台湾駐在員報告
2019年8月 政治 駐在員 : 宮崎 悌三
蔡英文総統は、7月、国交のあるカリブ海諸国4か国を訪問した帰途、米国のニューヨーク及び西部に滞在した。蔡総統は、その間、米国の上院外交委員会東アジア小委員長と会談を行い、米国の台湾に対する支持を確認し、帰国後、米台関係の一層の緊密化を成果としてアピールした。
その矢先、蔡総統の荷物運搬のトラックから、9,800カートン、約600万台湾元(約2,100万円)のたばこが押収され、歴訪に同行した国家安全局(情報機関)の職員が、大量のたばこを不法に持ち込もうとした事件が明るみに出た。
国家安全局の職員は、総統の外遊に使われる専用機で持ち込まれる際には、特別な税関を使用できることに着目し、台湾を出発前に購入したたばこを発着した桃園国際空港内の倉庫で保管し、帰国時に受け取っていたとされる。
蔡総統は、同局のトップをすぐさま解任し、専用機を運航するチャイナエアラインに対し、過去に遡る徹底調査を求め、同社に対する責任追究の手も緩めない姿勢を示した。

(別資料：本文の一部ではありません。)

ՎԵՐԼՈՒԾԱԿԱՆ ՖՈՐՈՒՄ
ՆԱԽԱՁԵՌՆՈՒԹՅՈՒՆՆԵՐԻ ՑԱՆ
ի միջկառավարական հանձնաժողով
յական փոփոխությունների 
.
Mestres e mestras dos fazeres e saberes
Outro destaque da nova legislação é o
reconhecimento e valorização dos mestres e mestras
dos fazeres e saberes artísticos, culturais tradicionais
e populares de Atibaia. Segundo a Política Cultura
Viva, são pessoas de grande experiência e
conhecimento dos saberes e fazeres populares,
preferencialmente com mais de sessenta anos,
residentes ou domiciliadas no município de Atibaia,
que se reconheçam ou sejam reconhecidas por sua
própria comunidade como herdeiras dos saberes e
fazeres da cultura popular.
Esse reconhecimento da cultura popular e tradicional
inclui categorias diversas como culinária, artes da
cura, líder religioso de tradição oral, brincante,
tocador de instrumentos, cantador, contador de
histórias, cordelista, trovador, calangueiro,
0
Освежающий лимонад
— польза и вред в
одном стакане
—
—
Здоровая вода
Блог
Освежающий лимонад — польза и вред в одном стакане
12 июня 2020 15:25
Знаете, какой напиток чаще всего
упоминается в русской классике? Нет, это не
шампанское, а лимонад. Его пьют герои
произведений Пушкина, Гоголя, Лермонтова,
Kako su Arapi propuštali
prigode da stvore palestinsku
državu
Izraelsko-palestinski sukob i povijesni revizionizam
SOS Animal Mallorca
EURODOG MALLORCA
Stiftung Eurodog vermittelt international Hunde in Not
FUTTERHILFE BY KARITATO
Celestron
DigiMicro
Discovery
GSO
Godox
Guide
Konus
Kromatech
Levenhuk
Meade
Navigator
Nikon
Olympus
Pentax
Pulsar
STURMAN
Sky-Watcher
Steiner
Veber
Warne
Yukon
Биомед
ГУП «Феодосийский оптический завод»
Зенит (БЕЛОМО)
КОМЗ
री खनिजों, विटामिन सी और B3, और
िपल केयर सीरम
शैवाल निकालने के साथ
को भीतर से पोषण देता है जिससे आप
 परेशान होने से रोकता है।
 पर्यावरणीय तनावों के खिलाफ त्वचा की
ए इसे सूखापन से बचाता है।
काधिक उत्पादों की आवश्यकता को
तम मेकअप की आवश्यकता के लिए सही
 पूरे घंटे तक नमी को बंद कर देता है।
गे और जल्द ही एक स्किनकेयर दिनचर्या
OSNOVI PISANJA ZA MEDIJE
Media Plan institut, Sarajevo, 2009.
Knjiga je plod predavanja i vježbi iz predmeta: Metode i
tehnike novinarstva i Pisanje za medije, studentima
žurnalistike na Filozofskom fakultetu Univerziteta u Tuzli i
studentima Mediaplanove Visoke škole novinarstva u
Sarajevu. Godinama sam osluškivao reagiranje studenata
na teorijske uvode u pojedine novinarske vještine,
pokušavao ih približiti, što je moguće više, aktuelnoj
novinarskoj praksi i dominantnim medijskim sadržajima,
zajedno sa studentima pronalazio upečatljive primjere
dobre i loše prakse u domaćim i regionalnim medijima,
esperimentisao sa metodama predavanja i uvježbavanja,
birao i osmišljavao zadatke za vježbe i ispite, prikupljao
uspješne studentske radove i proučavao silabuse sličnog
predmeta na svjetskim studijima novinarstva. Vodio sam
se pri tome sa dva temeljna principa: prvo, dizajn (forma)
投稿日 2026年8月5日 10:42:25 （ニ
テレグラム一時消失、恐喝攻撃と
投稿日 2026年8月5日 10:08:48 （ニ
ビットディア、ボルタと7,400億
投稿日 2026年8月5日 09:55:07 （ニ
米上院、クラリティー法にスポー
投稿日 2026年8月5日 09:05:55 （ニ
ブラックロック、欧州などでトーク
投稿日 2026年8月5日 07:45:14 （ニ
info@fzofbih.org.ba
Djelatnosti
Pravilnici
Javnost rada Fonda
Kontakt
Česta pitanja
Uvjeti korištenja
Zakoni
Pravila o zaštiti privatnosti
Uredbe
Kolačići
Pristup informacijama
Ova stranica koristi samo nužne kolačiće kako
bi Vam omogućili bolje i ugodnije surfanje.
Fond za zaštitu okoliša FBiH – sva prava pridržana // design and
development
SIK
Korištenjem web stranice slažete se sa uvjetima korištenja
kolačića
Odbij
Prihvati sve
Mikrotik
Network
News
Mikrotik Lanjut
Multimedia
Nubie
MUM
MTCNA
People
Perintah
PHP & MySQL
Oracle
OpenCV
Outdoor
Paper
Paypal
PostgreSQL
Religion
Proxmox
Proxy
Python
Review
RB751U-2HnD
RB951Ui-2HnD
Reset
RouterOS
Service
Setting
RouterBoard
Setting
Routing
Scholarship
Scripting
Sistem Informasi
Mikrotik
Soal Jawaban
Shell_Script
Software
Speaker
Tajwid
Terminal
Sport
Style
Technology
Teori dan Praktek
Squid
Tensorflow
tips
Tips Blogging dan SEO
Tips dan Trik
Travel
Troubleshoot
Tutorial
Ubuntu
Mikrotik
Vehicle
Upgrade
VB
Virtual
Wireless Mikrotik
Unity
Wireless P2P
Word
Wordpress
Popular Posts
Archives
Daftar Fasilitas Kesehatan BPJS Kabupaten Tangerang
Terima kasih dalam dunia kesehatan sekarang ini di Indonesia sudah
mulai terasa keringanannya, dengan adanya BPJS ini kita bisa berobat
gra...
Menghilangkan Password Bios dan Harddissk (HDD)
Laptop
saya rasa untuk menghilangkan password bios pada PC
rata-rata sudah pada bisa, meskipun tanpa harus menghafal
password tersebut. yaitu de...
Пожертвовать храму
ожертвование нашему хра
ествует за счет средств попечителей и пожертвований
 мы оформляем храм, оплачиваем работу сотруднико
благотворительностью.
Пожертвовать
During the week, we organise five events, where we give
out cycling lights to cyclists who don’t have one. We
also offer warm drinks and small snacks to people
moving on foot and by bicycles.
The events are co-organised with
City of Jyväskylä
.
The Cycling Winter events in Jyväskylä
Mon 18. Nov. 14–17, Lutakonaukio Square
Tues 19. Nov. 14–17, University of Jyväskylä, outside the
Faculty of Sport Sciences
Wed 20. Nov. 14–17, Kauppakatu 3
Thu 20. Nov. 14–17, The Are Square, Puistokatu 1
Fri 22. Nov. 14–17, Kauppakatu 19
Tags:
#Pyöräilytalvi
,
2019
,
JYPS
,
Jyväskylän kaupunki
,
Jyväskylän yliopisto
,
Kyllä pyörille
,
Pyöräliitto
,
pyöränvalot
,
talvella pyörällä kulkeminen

しかし、捜査が進むにつれ、判明した部分だけでも前総統の馬英九氏の時代から続く悪しき習慣であることが次第に明らかになってきた。この時点で、蔡総統は、この事件を巡る謝罪会見を行ったが、米国での成果を示す折角の機会に泥を塗られた形となり、来年の総統選に向けた自らの支持率に負の影響を与えてしまったようだ。